Pidlisnyi noted that there have been different proposals made about meaning of synodality. 

“For some, it is an activation of the laity,” he said. “But another understanding is that the laity should participate in any decision-making in the Church. Some circles, for example, suggest that even questions of a moral nature should be decided by some consensus, by a balance of opinion. But to do so would be equivalent to eliminating the Church because even in two neighboring dioceses or parishes, there can be a completely different ‘consensus.’”

In the UGCC, Pidlisnyi continued, laity have long played a significant role, “and the Church owes a great deal to the laity who kept it alive during the period of Soviet persecution in the catacombs.
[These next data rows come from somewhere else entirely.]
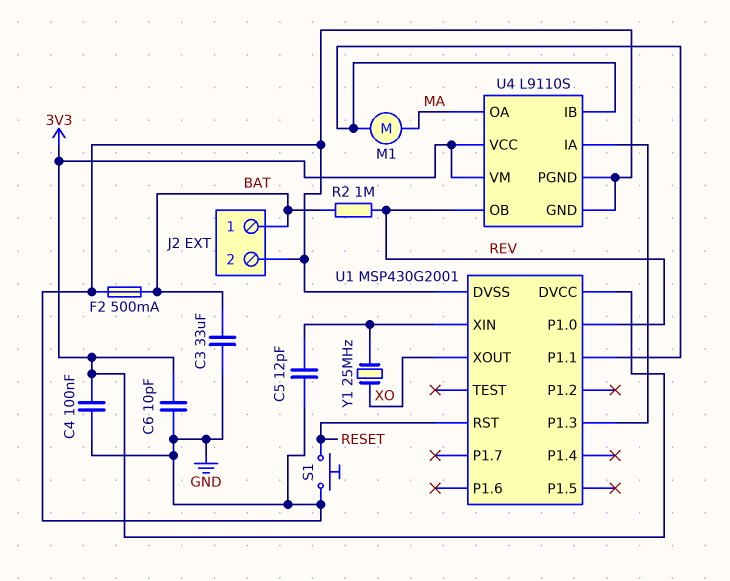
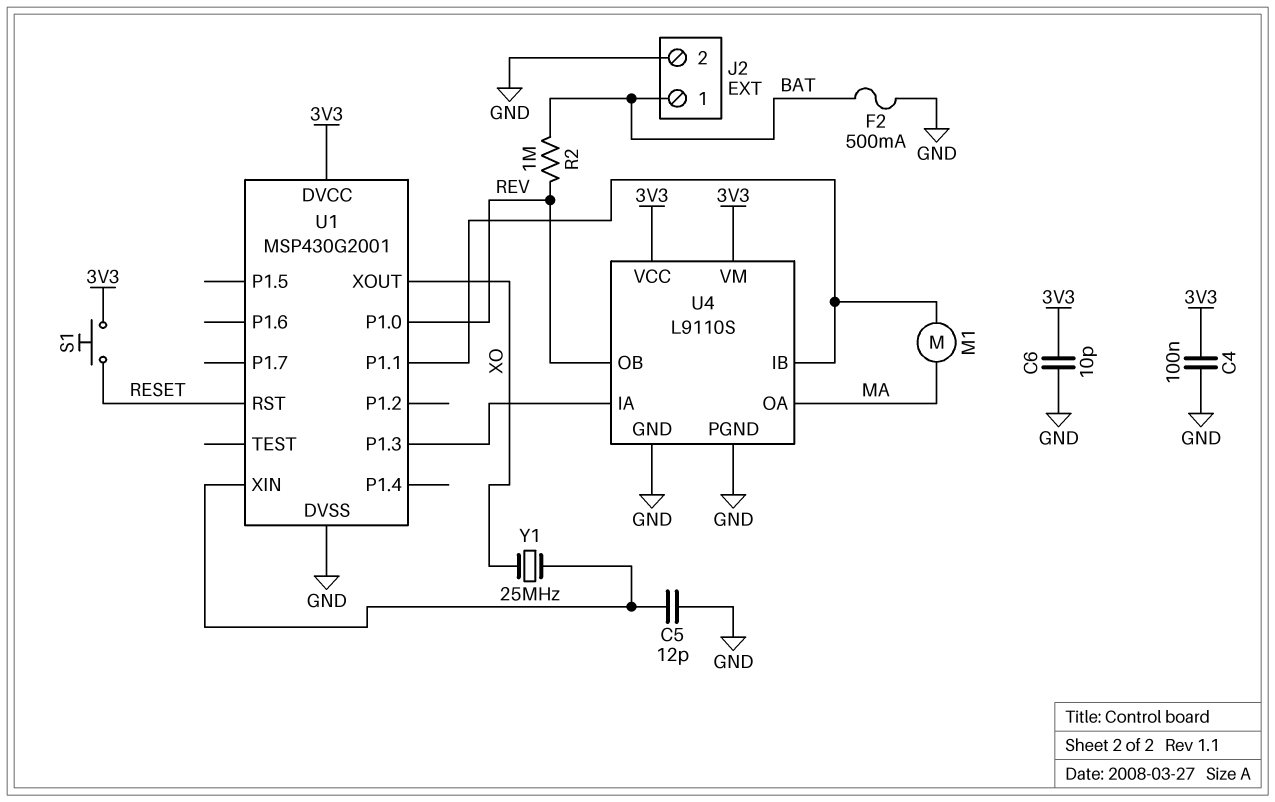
C3: 33uF (BAT, GND) -> none
S1: button (GND, RESET) -> button (3V3, RESET)

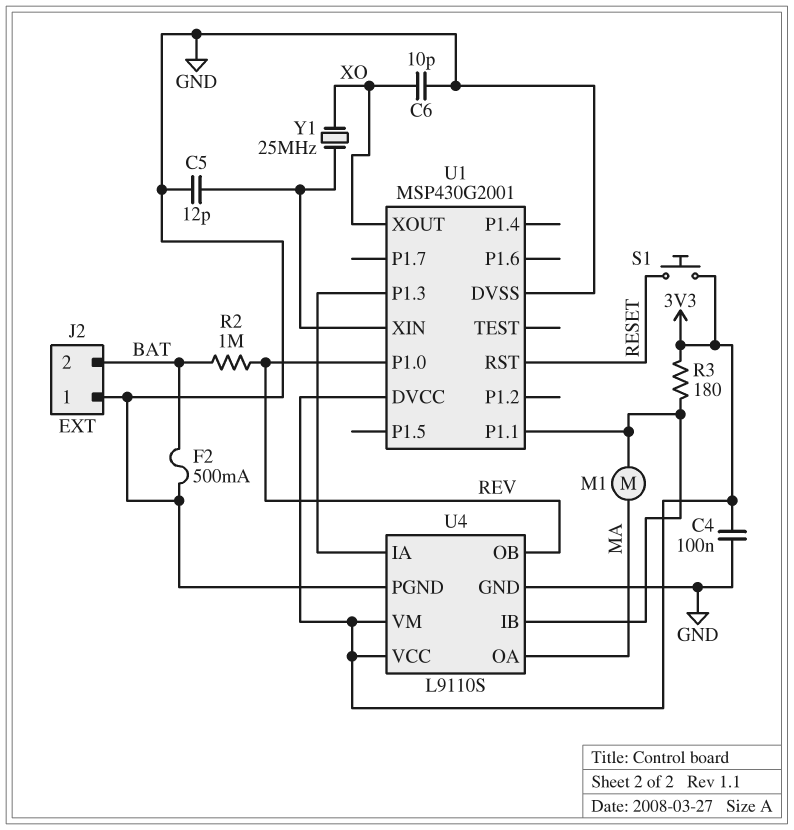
C6: 10pF (3V3, GND) -> 10pF (GND, XO)
J2 pin 1: BAT -> GND
J2 pin 2: GND -> BAT
R3: none -> 180 (3V3, U1/P1.1)

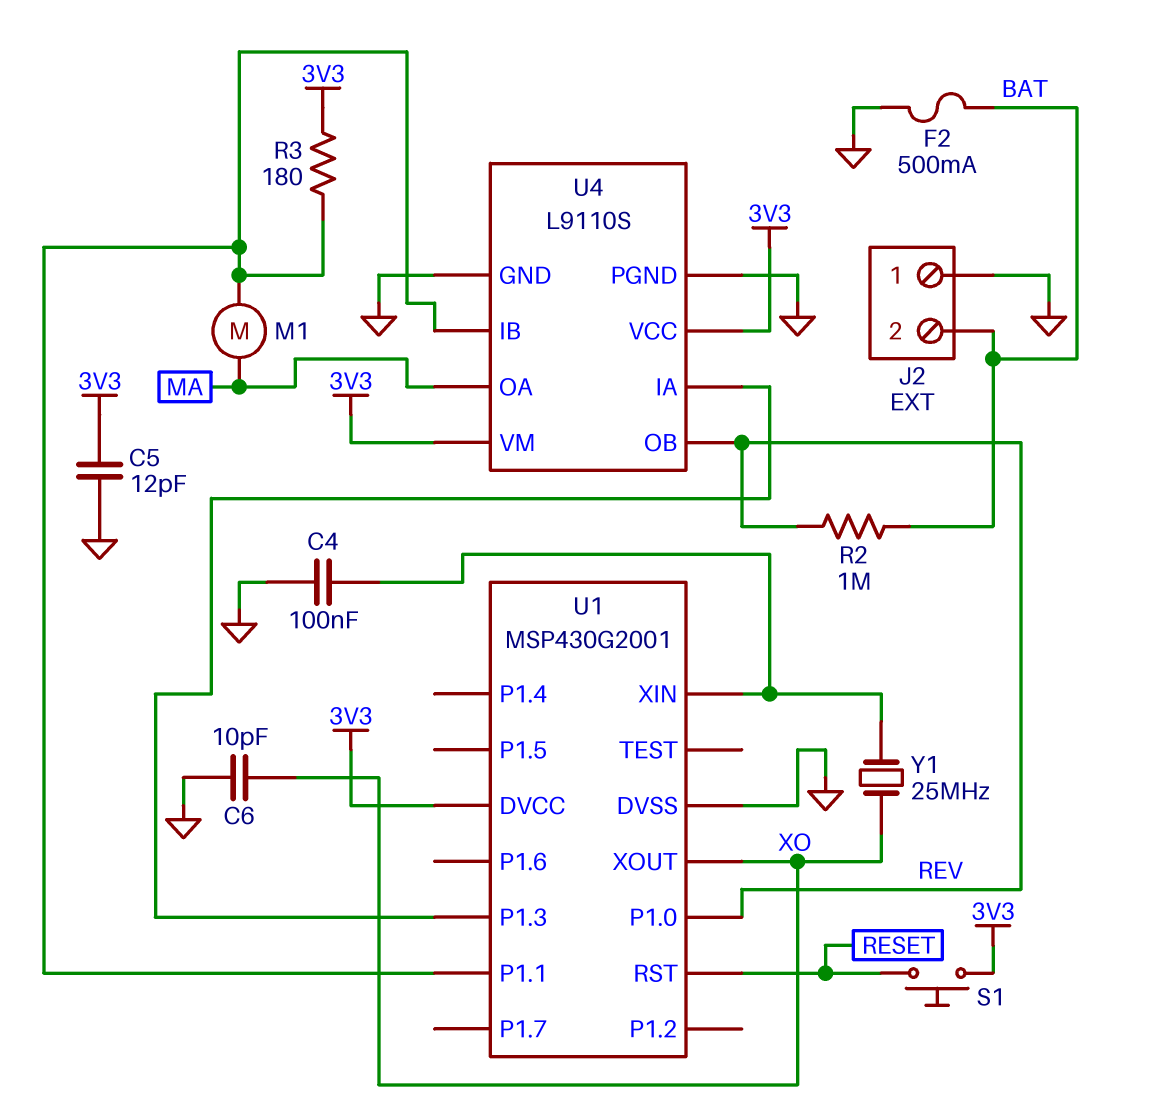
C4: 100nF (3V3, GND) -> 100nF (GND, U1/XIN)
C5: 12pF (GND, U1/XIN) -> 12pF (3V3, GND)

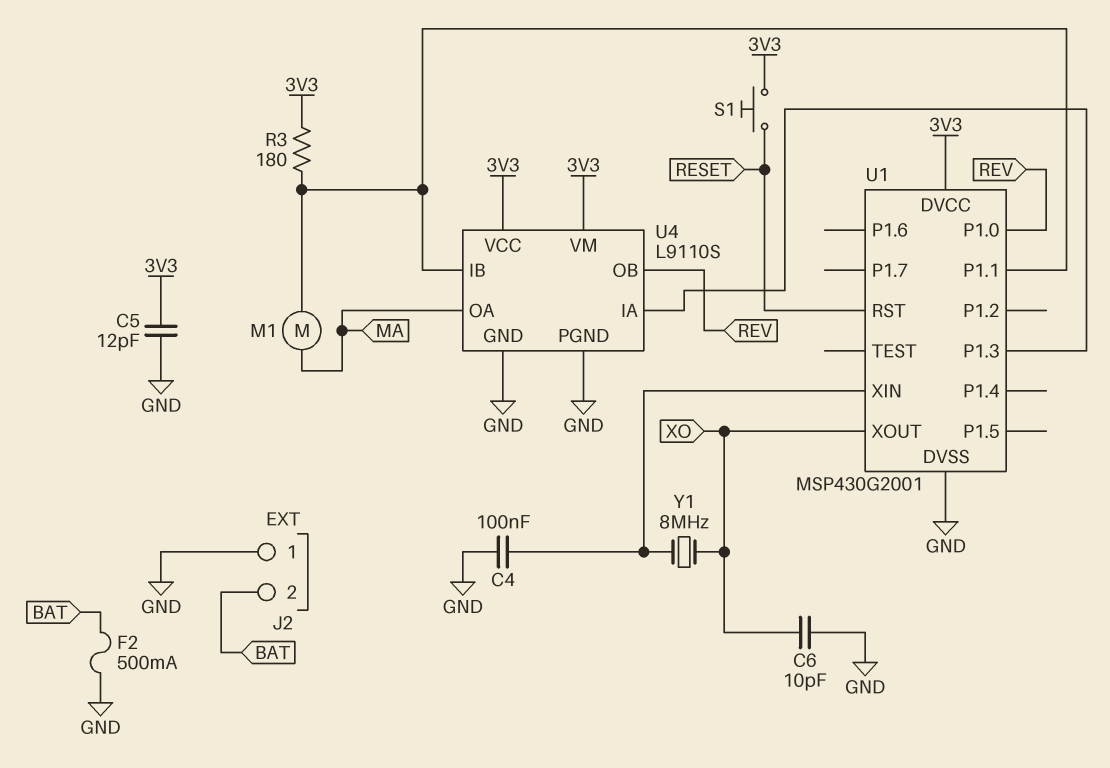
R2: 1M (BAT, REV) -> none
Y1: 25MHz (U1/XIN, XO) -> 8MHz (U1/XIN, XO)

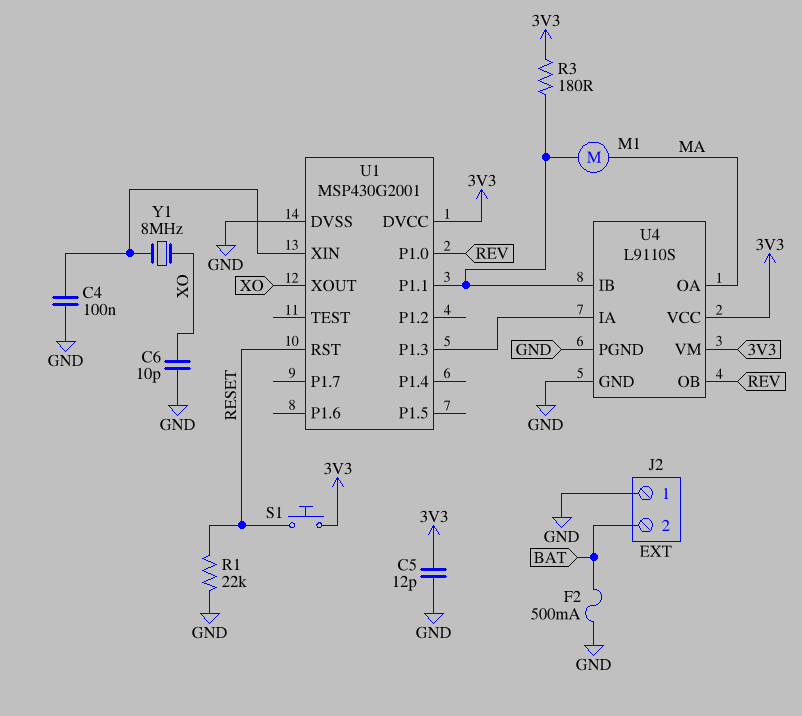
R1: none -> 22k (GND, RESET)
Laymen hid underground priests and organized secret services in their homes.”

The laity, Pidlisnyi said, “already have practical ways of conveying their opinion to the synod of bishops,” he said. “Now it is important that the laity go beyond the church walls and, with their knowledge of the social teaching of the Church, be able to influence what is done locally or nationally, to influence the lawmaking process.” 

“UGCC became a prominent member of civil society quite a long time ago,” he said. “It would be ideal to strengthen these opportunities for the wider evangelization of society, that is, to shape the agenda of social processes. And this is a task for all the laity, clergy, and bishops – this is our ‘synodal way’ - so that it does not happen like in the 19th century, when the Church was 50 years late with its social teaching and observed how Marx and Engels shaped the political agenda in Europe.”